Ewolucja spamu 2010
2011-04-13 11:55
Przeczytaj także: Spam w II 2011 r.
Zwalczanie spamu oraz rozkład szkodliwego oprogramowania w 2010 rokuRok 2010 można uznać za “rewolucyjny” pod względem walki ze spamem: w całym tym okresie organizowane były kampanie antyspamowe. Po raz pierwszy organy ścigania na całym świecie odnotowały spore osiągnięcia w walce z różnymi rodzajami cyberprzestępczości, łącznie z dystrybucją spamu.
W zeszłym roku zamknięto centra kontroli takich botnetów jak Waledac, Pushdo / Cutwail, Lethic oraz Bredolab, wszczęto postępowanie sądowe przeciwko znanym cyberprzestępcom oraz zmuszono do zakończenia działalności organizatorów programu partnerskiego SpamIt. Wymienione wydarzenia spowodowały zmiany w dystrybucji spamu według źródła i kategorii. Przykładem może być znaczący spadek ilości spamu pochodzącego ze Stanów Zjednoczonych odnotowany pod koniec roku oraz wzrost liczby wiadomości spamowych z Europy Wschodniej. Po raz pierwszy od momentu, gdy zaczęliśmy monitorować sytuację, odnotowaliśmy stały spadek ilości spamu w ruchu pocztowym. Jednak w tym przypadku istnieją dwie strony medalu – niestety spam stał się znacznie bardziej niebezpieczny.
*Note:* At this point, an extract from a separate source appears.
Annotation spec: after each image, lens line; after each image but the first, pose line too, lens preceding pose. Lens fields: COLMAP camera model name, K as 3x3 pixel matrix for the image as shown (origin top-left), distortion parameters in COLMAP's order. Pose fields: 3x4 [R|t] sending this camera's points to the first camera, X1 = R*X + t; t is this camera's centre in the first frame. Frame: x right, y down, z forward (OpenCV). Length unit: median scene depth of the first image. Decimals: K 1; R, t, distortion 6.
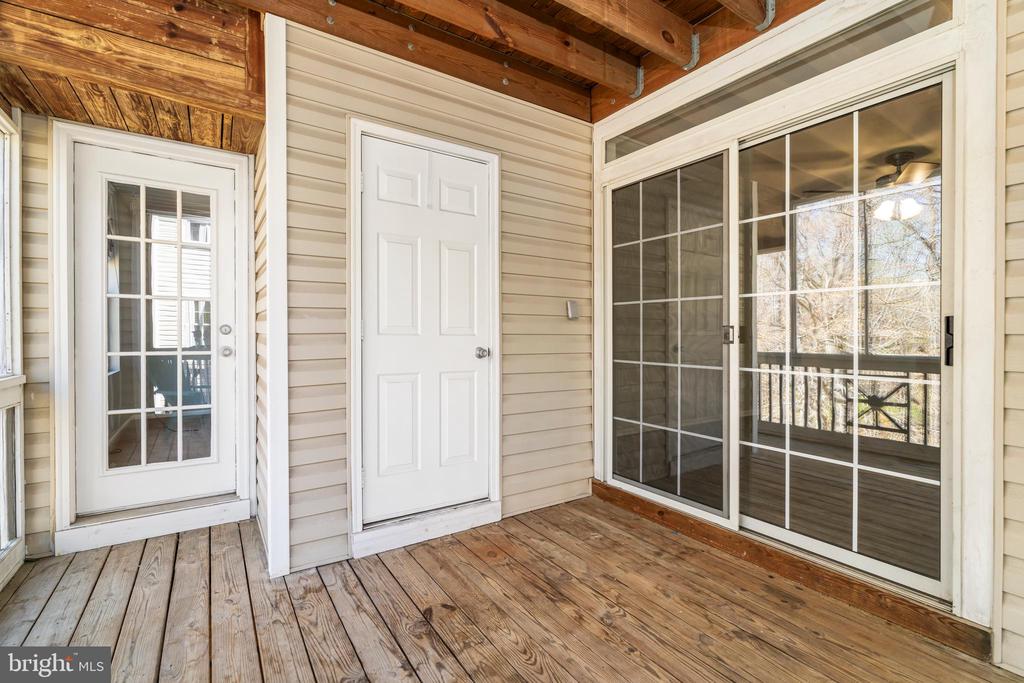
lens RADIAL K [[463.3, 0, 512.0], [0, 463.3, 341.5], [0, 0, 1]] dist [-0.000196, 0.000461]
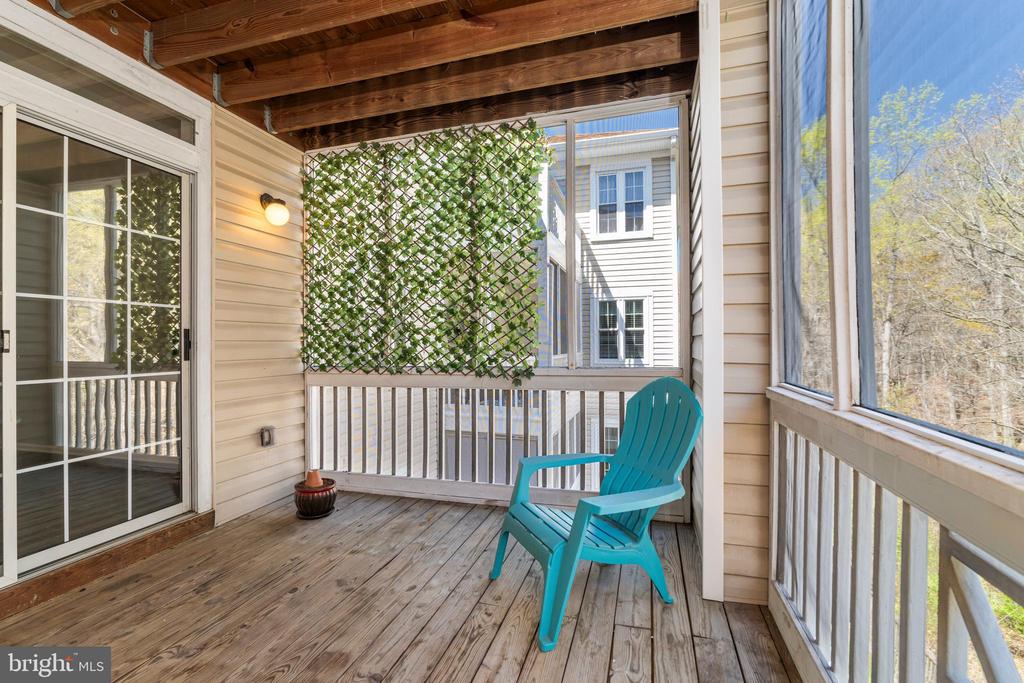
lens RADIAL K [[463.3, 0, 512.0], [0, 463.3, 341.5], [0, 0, 1]] dist [-0.000196, 0.000461]
pose [[-0.648357, 0.000800, 0.761336, -0.871924], [0.014286, 0.999836, 0.011115, -0.013266], [-0.761202, 0.018083, -0.648263, 1.063212]]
Już wcześniej pisaliśmy o kryminalizacji spamu: małe i średnie przedsiębiorstwa stopniowo odchodzą od tej nielegalnej metody reklamowania swoich produktów i usług, pozostawiając ją głównie oszustom oraz dystrybutorom fałszywych i nielegalnych produktów. W 2010 roku spam stał się platformą dla licznych ataków wykorzystujących szkodliwe oprogramowanie – w ciągu roku liczba szkodliwych załączników w ruchu pocztowym wzrosła niemal trzykrotnie.
Szkodliwe oprogramowanie w ruchu pocztowym
W 2010 roku szkodliwe załączniki znajdowały się w 2,2 proc. e-maili. Dla porównania, w 2009 roku odsetek ten wynosił 0,85 proc. W szczytowym okresie, który miał miejsce w sierpniu, odsetek wiadomości e-mail ze szkodliwymi załącznikami wynosił zaledwie 6,29 proc. całego ruchu pocztowego. Niewykluczone, że to właśnie te przeprowadzone w tym okresie ataki na dużą skalę zwróciły uwagę organów ścigania na problem spamu.
Najskuteczniejszą metodą spamerów było wykorzystywanie masowych wysyłek e-mail rozprzestrzeniających szkodliwe oprogramowanie. Były to w większości wiarygodne imitacje oficjalnych powiadomień pochodzących z popularnych zasobów internetowych, takich jak portale społecznościowe, sklepy internetowe, banki itd. Aby wywieść w pole użytkowników, oszuści wykorzystywali socjotechnikę: kliknięcie odsyłaczy zawartych w fałszywych wiadomościach przekierowywało użytkowników na stronę reklamującą Viagrę i jednocześnie – na stronę zainfekowaną szkodliwym oprogramowaniem.
Pod koniec 2010 roku stało się jasne, że dystrybutorzy szkodliwego spamu zmienili wektor swoich ataków – ich celem stali się użytkownicy z krajów rozwijających się. Przyczyną tego zwrotu mogła być aktywna kampania antybotnetowa prowadzona w Stanach Zjednoczonych i niektórych państwach Europy Zachodniej. Celem ataków przeprowadzanych za pośrednictwem botnetów stali się użytkownicy z krajów, w których organy ścigania angażują się w zwalczanie cyberprzestępczości w niewielkim stopniu lub w ogóle.